One of the visions for the learning assistants was that they should be involved in a variety of activities relevant to other students learning processes. Such activities could be tutoring group work, guiding students working on assignments later to be used for portfolio assessments, giving some help related to subject matter, assisting and tutoring in laboratory settings, giving formative feed-back on learning tasks, participating in summative evaluation at the end of the semester and also being mediators between students and faculties.

Hoping to involve the students in more differentiated tasks than we can see in previous initiatives, however, also constitutes a painstaking dilemma when constructing the curriculum for the learning assistant training program. On the one hand the programme should be interesting and meaningful to the students;that is reflectingactivities they will in fact be involved in. On the other hand, the initiative came because NTNU wanted to develop something quite different in order to reach quality goals for the university’s competitiveness. This latter goal is not necessarily shared all the way down in the system. Faculties may want the assistants to fill traditional roles, e.g. to continue the good work of the previous student assistants. This constitutes a conflict where the university wants to train the assistants for a variety of tasks while faculties may want a more focused program.

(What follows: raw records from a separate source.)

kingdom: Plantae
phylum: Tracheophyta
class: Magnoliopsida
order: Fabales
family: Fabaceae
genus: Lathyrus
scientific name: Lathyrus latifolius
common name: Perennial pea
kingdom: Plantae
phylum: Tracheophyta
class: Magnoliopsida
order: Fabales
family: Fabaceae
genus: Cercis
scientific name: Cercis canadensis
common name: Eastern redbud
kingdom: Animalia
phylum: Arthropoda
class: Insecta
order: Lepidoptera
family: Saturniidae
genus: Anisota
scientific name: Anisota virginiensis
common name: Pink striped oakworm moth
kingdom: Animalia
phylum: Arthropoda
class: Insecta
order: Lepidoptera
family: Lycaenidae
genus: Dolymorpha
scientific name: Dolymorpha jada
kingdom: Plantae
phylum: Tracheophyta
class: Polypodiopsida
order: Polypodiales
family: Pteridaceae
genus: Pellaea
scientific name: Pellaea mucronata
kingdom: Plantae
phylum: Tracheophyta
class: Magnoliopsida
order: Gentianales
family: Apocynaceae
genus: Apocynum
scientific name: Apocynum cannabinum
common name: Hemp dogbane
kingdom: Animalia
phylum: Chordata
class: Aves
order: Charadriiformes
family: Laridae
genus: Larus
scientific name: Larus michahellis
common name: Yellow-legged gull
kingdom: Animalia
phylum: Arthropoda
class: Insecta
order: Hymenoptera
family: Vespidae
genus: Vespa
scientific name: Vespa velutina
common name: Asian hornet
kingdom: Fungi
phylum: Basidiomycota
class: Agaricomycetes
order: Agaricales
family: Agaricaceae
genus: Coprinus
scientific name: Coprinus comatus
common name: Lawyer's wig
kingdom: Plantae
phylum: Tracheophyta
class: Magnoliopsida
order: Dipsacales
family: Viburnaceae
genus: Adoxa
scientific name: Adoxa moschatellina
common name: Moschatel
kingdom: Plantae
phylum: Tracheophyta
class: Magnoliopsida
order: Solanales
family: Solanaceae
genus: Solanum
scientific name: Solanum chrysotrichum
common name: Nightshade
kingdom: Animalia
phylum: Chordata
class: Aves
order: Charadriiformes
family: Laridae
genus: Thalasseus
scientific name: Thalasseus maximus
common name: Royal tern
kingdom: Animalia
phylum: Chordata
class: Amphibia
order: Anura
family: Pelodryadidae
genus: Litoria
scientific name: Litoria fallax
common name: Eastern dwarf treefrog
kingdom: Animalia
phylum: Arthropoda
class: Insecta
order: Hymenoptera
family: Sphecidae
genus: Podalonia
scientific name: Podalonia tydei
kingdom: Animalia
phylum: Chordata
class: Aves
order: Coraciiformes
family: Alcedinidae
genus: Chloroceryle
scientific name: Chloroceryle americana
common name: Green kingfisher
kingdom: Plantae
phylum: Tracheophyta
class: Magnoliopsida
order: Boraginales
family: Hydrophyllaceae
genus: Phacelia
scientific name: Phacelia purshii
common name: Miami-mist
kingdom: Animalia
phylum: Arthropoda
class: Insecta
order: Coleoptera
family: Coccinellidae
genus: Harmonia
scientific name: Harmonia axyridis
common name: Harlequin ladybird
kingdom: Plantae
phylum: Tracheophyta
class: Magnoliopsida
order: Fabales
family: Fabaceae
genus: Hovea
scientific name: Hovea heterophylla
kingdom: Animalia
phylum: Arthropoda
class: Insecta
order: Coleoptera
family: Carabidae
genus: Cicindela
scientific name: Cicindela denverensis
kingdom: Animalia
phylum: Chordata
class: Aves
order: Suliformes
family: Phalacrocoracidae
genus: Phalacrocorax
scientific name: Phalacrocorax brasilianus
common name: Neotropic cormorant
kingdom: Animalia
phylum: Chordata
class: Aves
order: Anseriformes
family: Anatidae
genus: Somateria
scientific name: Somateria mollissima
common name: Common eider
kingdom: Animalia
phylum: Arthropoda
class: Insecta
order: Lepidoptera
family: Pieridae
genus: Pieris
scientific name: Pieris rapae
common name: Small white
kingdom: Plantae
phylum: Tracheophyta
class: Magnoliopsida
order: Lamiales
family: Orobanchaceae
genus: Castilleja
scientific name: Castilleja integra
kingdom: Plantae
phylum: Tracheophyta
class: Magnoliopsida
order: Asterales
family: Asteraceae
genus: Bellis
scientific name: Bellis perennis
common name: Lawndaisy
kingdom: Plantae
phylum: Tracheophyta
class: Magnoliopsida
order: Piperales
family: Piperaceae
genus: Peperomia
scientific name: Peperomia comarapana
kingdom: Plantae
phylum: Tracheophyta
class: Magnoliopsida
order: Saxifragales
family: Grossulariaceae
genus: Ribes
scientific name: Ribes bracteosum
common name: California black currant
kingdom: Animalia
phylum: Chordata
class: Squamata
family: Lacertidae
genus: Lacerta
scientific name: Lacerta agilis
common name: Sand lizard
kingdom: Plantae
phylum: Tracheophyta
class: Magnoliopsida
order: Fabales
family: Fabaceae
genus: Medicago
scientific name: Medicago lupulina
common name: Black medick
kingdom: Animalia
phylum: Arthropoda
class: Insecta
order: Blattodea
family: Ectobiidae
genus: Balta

A university is a mixture of traditions and cultures. For instance, professors ideas about faculty-regulated as opposed to choice-based learning, will vary inside this complex organisation. In some subject areas faculties may feel an obligation to control what students learn as others may see students’ choice of learning material as a crucial part of their academic development. Some of the professional programs tend to plan a higher degree of organized activities, mostly lectures, to ensure a certain ‘content coverage’, and even the problem-based curriculum in the Medical School has a high degree of organized activities and an increase in these have actually been documented since the model was introduced in 1993 (Karlsen et al. 2000). Other programs may have different notions, offering just a small amount of lectures and seminars. Typically social sciences and humanities fall into the latter category. Limited resources serve as one reason for less organized learning activities, but other explanations align to ideologies idealizing students having sufficient time to study on their own. In some respect this attitude could be seen as a legacy from the elite university where students were expected to be more self-regulated learners. Differences in culture also mean different needs as to how the assistants should be trained.